*What the task asks:* Retrieve every line of the data holding the word "millimetres".

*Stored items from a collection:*
>>>

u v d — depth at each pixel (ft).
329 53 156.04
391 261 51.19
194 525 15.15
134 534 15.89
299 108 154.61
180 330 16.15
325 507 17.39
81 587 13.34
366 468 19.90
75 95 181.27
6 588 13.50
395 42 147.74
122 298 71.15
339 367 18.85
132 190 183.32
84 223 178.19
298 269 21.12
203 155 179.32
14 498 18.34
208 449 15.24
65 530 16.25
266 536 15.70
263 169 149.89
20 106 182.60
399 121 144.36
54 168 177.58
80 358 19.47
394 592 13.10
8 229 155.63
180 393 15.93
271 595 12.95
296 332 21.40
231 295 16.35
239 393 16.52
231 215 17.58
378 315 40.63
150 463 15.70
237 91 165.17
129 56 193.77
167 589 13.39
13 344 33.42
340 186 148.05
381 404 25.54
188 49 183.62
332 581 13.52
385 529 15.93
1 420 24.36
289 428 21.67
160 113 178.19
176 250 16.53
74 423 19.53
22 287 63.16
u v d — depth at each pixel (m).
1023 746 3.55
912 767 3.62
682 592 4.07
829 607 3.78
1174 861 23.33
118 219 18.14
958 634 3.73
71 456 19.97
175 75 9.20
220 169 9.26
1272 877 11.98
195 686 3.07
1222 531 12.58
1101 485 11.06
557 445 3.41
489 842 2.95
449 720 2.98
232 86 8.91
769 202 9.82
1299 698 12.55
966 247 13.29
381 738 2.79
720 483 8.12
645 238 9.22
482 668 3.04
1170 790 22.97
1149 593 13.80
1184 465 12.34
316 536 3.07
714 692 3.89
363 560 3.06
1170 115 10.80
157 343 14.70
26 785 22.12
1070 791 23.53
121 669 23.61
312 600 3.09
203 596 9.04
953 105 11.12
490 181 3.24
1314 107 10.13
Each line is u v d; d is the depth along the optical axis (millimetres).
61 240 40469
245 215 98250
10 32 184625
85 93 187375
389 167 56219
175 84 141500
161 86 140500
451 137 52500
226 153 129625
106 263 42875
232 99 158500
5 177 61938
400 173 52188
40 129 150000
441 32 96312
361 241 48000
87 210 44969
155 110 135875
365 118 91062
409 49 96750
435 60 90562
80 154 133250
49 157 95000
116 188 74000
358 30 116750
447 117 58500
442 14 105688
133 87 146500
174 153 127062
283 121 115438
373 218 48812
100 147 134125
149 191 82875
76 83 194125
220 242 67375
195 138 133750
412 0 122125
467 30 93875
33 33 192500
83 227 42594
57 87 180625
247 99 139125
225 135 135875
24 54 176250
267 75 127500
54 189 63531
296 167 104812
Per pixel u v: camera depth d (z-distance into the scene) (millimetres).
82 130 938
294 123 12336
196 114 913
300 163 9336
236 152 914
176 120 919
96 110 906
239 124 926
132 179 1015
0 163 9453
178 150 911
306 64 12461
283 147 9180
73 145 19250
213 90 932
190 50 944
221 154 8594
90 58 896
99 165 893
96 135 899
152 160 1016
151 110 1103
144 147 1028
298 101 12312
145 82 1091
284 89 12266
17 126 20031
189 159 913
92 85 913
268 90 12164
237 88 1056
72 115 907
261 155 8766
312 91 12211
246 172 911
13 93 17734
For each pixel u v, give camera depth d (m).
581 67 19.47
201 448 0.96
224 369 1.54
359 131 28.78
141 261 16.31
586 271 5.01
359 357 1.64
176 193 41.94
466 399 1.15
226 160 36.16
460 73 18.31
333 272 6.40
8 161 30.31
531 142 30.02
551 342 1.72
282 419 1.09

<<<

*Solution to the exercise:*
Each line is u v d; d is the depth along the optical axis (millimetres).
Per pixel u v: camera depth d (z-distance into the scene) (millimetres).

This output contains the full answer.